### Trecho do texto ###

É de se observar, contudo, que o ordenamento brasileiro prevê, na combinação entre o art. 4º da LINDB[6] e o art. 126 do CPC[7], o princípio do non liquet (STRECK, 2014, p. 154). O juiz não pode eximir-se de decidir as causas sobre as quais a lei é omissa. Deve, neste caso, recorrer à analogia, aos costumes e aos princípios do ordenamento jurídico. Assim, só se pode falar de lacunas da lei, não do Direito, que contém outras fontes pelas quais suprir aquela.

A doutrina classifica as lacunas em normativas e axiológicas. Seria hipótese daquelas quando dado sistema jurídico não contém uma lei que discipline determinado caso, embora os princípios subjacentes a esse sistema exijam-na; as últimas ocorreriam quando o sistema legal regula o caso, mas de forma excessivamente abrangente, sem separá-lo de outros que, de acordo com os referidos princípios, mereceriam regulamentação diversa (MANERO, 2010, p. 56). A distinção é rebarbativa, contudo, pois na lacuna axiológica o que há é também a ausência de uma lei derrogatória da outra, excessivamente abrangente[8].

 Decorre do princípio da reserva legal que sobre os fatos não previstos pelo tipo penal incriminador incide a regra geral exclusiva. Eles pertencem à esfera de liberdade juridicamente protegida do indivíduo, ou seja, não configuram crimes. Nessa perspectiva, não há lacunas normativas no Direito Penal, e o juiz só pode criar normas com fundamento direto na lei.

### Registros ###

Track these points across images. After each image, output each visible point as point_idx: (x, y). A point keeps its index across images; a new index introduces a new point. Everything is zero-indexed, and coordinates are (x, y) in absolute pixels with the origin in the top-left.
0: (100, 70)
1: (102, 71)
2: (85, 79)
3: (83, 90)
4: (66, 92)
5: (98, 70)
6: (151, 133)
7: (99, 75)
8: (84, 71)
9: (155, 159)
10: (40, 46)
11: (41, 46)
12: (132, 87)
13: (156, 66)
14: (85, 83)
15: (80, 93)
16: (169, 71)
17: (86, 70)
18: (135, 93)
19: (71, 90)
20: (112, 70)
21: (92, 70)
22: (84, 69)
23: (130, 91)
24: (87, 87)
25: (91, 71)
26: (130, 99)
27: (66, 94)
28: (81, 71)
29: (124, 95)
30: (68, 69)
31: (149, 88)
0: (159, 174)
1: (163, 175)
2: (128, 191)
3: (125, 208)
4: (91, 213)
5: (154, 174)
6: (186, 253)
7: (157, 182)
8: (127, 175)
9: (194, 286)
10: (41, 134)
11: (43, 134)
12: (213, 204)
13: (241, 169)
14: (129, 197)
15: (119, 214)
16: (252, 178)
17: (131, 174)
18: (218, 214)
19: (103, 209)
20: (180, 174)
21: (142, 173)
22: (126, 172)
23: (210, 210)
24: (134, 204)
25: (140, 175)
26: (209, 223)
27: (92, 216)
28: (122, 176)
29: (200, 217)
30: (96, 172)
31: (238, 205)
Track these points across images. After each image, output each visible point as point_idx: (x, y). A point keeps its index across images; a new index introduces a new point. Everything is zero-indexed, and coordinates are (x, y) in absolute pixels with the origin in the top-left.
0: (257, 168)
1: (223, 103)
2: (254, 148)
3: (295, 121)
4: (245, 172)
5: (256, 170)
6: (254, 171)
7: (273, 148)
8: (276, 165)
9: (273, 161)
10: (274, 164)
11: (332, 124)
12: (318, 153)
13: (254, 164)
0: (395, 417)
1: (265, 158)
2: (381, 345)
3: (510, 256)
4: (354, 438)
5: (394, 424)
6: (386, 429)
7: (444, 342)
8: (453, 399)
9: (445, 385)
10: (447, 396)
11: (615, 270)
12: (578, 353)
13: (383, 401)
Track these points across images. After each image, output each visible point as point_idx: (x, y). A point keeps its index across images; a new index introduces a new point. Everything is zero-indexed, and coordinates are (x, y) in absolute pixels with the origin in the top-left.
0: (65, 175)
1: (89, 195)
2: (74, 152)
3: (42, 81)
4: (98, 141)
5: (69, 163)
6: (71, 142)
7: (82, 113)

###
### Registros ###

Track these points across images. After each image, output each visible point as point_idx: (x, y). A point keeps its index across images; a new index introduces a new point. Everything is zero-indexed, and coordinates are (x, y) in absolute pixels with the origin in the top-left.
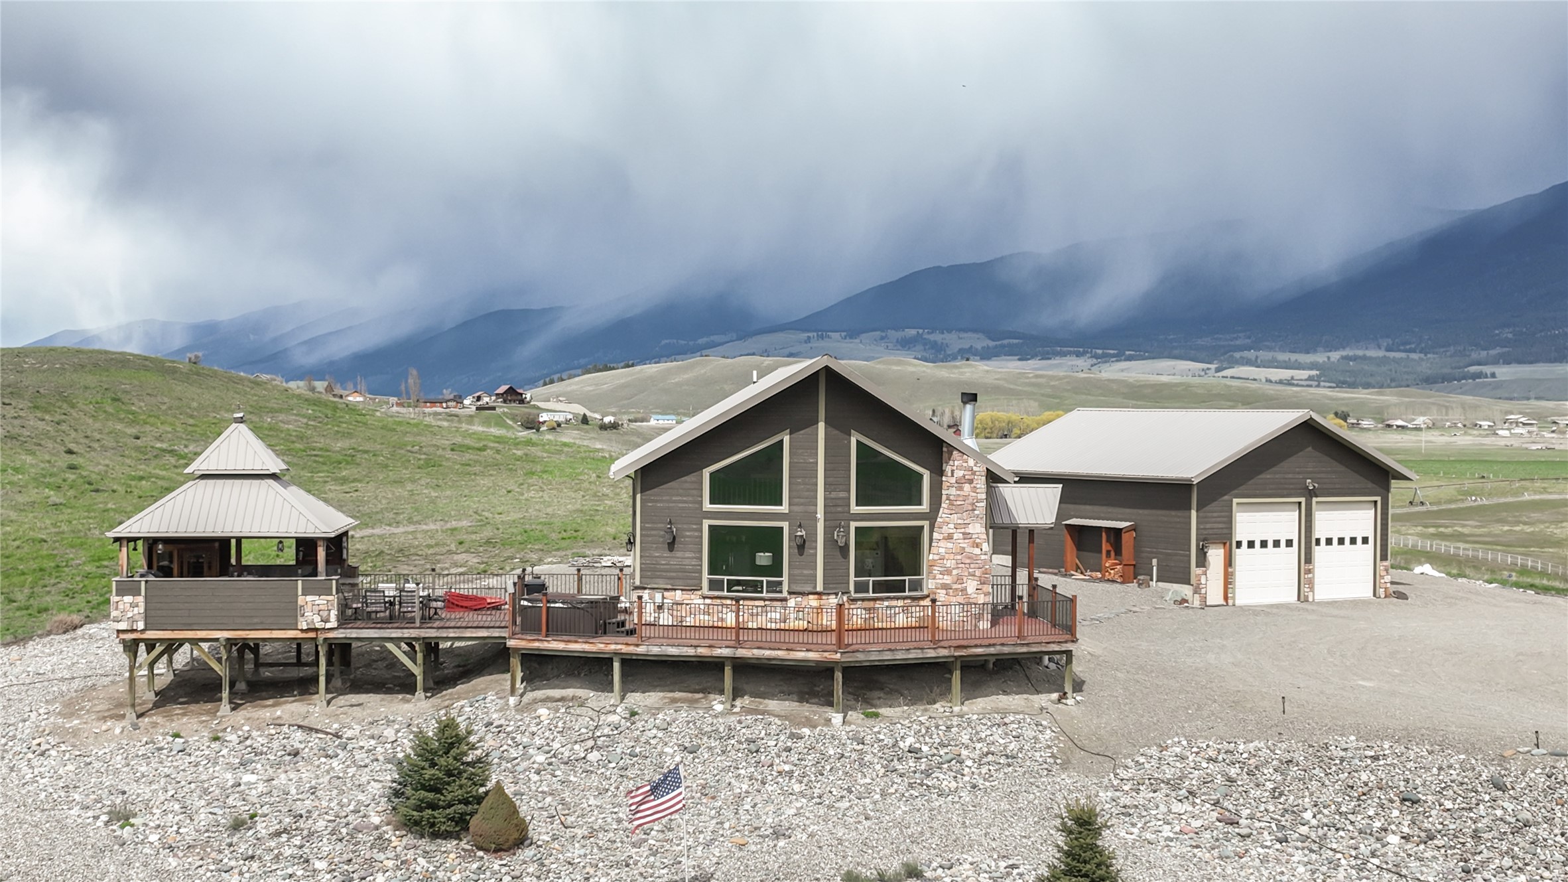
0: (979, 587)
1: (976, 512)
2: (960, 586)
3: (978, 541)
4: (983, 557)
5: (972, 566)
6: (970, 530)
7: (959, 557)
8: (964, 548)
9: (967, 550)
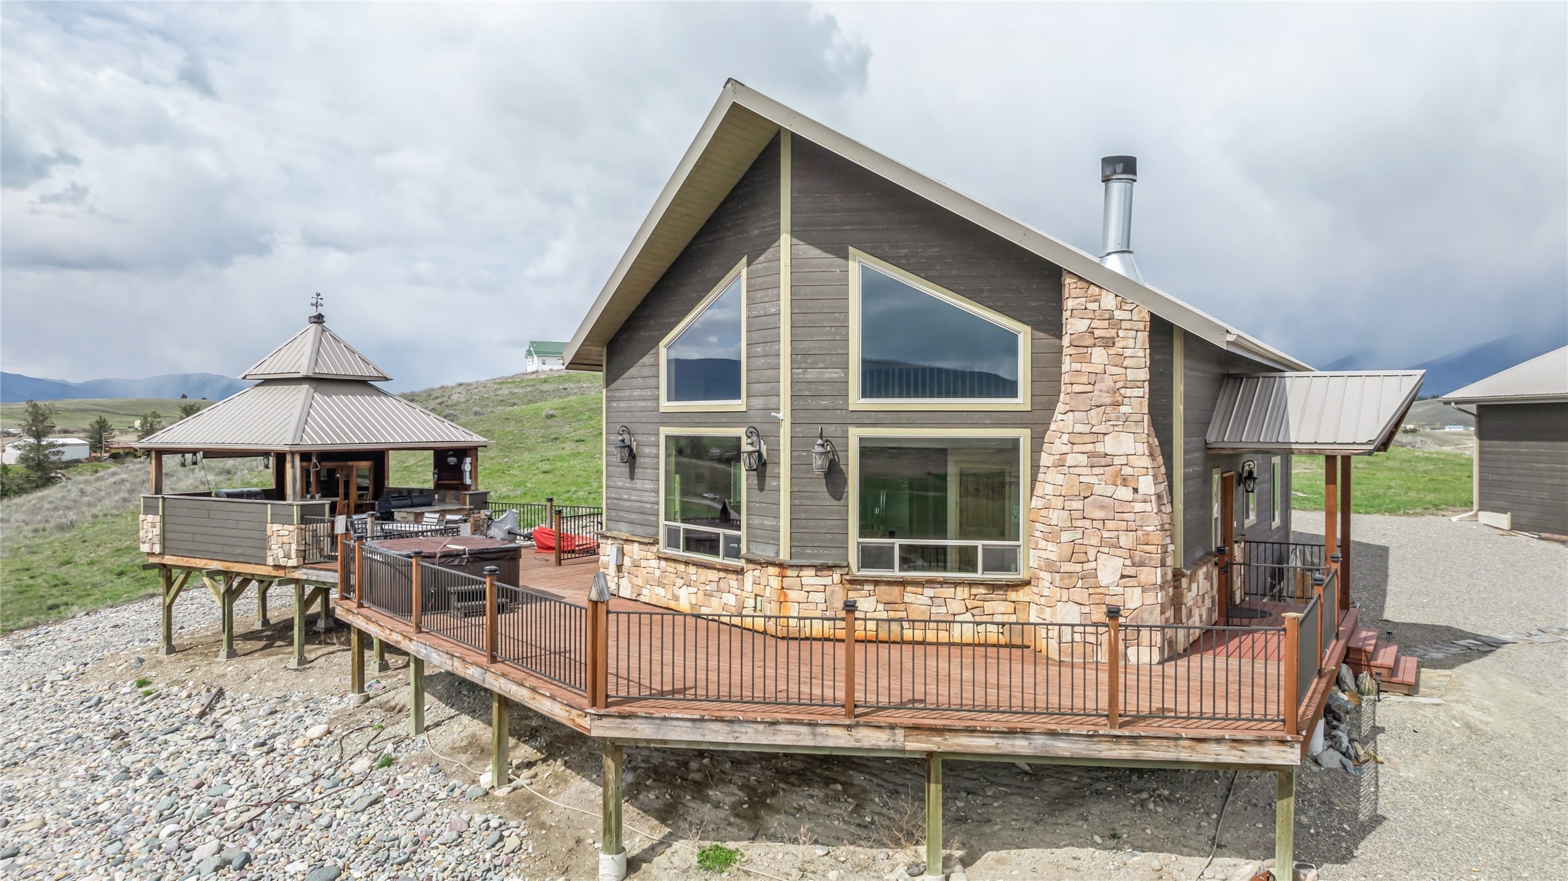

###

▶ [Sobre a tarefa] Continue o texto sobre as lacunas da lei a partir da última frase apresentada. Os itens não têm relação alguma com o texto.

▶ [Resposta]
Essa conclusão não representa um retorno ao dogma da completude – nem mesmo parcial -, o qual pressupunha uma fé inabalável na capacidade de o legislador prever todas as situações da vida. Tipos incriminadores podem faltar mesmo que a Constituição determine que eles existam, o que configurara uma ausência insatisfatória. A questão é que esta não pode ser corrigida pelo Judiciário, mas só pelo Legislativo.

Diversa é a hipótese de o tipo abranger (proibir) mais condutas do que deveria. O princípio da reserva legal não se aplica, sendo possível a criação de normas com base nos instrumentos de integração do direito, salvo a incidência de outros fundamentos que determinem a aplicação da norma geral exclusiva.

Assim, ainda sob o prisma do tipo incriminador, não se pode negar que no Direito Penal existem lacunas axiológicas. Isso quer dizer que, quando constatada a ausência insatisfatória de uma lei que derrogue o tipo incriminador excessivamente abrangente, caberá ao intérprete decidir se é caso de aplicar a regra geral exclusiva ou de integrar o Direito pelas formas admitidas (analogia, costumes, princípios).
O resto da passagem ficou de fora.